Literature Film Quarterly,  1998  by Sadashige, Jacqui

<< Page 1  Continued from page 10.  Previous | Next

Anthony Minghella originally saw in Ondaatje's novel the opportunity to present a "kind of catalog of loves-love of country, a nurse's love for a patient, innocent romantic love, and the catastrophic love at the heart of it all" (qtd. in Thomson 44). And while he does manage to include all these loves in one form or another, Minghella's "catalogue of loves" ultimately produces an essentialized notion of love that is exemplified by Almasy's affair with Katharine. Furthermore, as seen in Minghella's treatment of both Herodotus's Histories and Almasy's politics, the film version of The English Patient is marked by an insistent treatment of love and, in particular, heterosexual romance as nearly constitutive of subjectivity. Whereas Ondaatje's treatment of his characters suggests that there are multiple subjectivities located in myriad and simultaneous loyalties to structures such as family, nation, and race, Minghella's film constructs and fetishizes an essential interior self. The individual, here, exists as something to be uncovered, even rescued, from surfaces like body and place, and true identity is constituted by or recovered through the memory of particular acts and their motivations. More specifically, the film implies that selfhood is located in a person's ability to love and is evidenced by acts inspired by such sentiments. As a result, the "lover" emerges as the true subject-set against the fleeting and mutable identities associated with race or nationality.

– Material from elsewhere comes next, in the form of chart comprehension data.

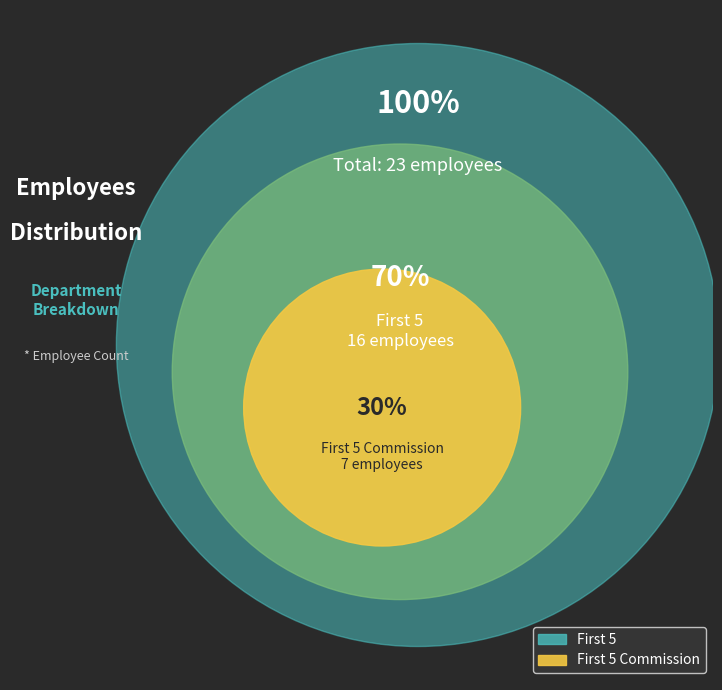

How many slices are in this pie chart?

2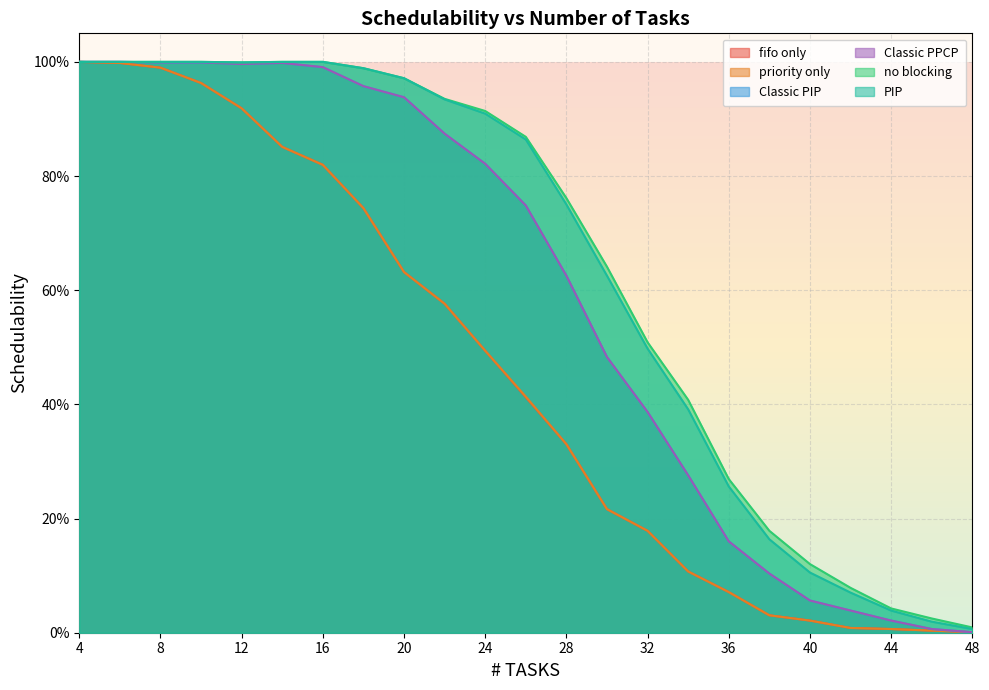

Reading left to right, extract all data points from this chart.

fifo only: 4=1.0	6=1.0	8=1.0	10=1.0	12=0.9	14=0.9	16=0.8	18=0.7	20=0.6	22=0.6	24=0.5	26=0.4	28=0.3	30=0.2	32=0.2	34=0.1	36=0.1	38=0.0	40=0.0	42=0.0	44=0.0	46=0.0	48=0.0
priority only: 4=1.0	6=1.0	8=1.0	10=1.0	12=0.9	14=0.9	16=0.8	18=0.7	20=0.6	22=0.6	24=0.5	26=0.4	28=0.3	30=0.2	32=0.2	34=0.1	36=0.1	38=0.0	40=0.0	42=0.0	44=0.0	46=0.0	48=0.0
Classic PIP: 4=1.0	6=1.0	8=1.0	10=1.0	12=1.0	14=1.0	16=1.0	18=1.0	20=0.9	22=0.9	24=0.8	26=0.7	28=0.6	30=0.5	32=0.4	34=0.3	36=0.2	38=0.1	40=0.1	42=0.0	44=0.0	46=0.0	48=0.0
Classic PPCP: 4=1.0	6=1.0	8=1.0	10=1.0	12=1.0	14=1.0	16=1.0	18=1.0	20=0.9	22=0.9	24=0.8	26=0.7	28=0.6	30=0.5	32=0.4	34=0.3	36=0.2	38=0.1	40=0.1	42=0.0	44=0.0	46=0.0	48=0.0
no blocking: 4=1.0	6=1.0	8=1.0	10=1.0	12=1.0	14=1.0	16=1.0	18=1.0	20=1.0	22=0.9	24=0.9	26=0.9	28=0.8	30=0.6	32=0.5	34=0.4	36=0.3	38=0.2	40=0.1	42=0.1	44=0.0	46=0.0	48=0.0
PIP: 4=1.0	6=1.0	8=1.0	10=1.0	12=1.0	14=1.0	16=1.0	18=1.0	20=1.0	22=0.9	24=0.9	26=0.9	28=0.8	30=0.6	32=0.5	34=0.4	36=0.3	38=0.2	40=0.1	42=0.1	44=0.0	46=0.0	48=0.0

In the way that Minghella has reorganized various subplots and characters around the figure of Almasy, he has likewise pressed into service geographical and other non-narrative passages from the text of the novel. For example, a catalogue of winds that Almasy has added to his volume of Herodotus becomes in the film, like the tale of Gyges and Candaules, a virtual declaration of love. While Katharine and Almasy sit trapped in a vehicle during a sandstorm, he utters, "[L]et me tell you about winds. There is a whirlwind from Southern Morocco, the Aajej, against which the fellahin defend themselves with knives" (Minghella 73). This is the first time we see Almasy attempting to communicate with Katharine. Minghella's reworking of the passage, and indeed the very use of meteorology and ethnography as a means of courtship, suggests not so much the indeterminacy of that discourse as the fundamental nature of the romantic and/or erotic. Almasy's solicitous catalogue reveals how readily even the non-narrative can be made into love stories. On a slightly different note, the Cave of Swimmers-evidence that cultures preexist their discovery and inscription by the West-is marked, so an "ancient Arab" tells Almasy, by "a mountain in the shape of a woman's back."12 The old man speaks in Arabic, and Almasy mutters an English translation to himself. But the men are able to communicate through the shared experience of the eroticized female body, suggesting that human bodies and human sexuality possess an essence more fundamental than the land itself. And although Almasy idealistically imagines that an earth without maps would allow for the transcendence of structures such as the family and the nation, the opening and closing shots of the film reveal that, without maps, the desert ripples with dunes that mimic the curved surfaces of human flesh.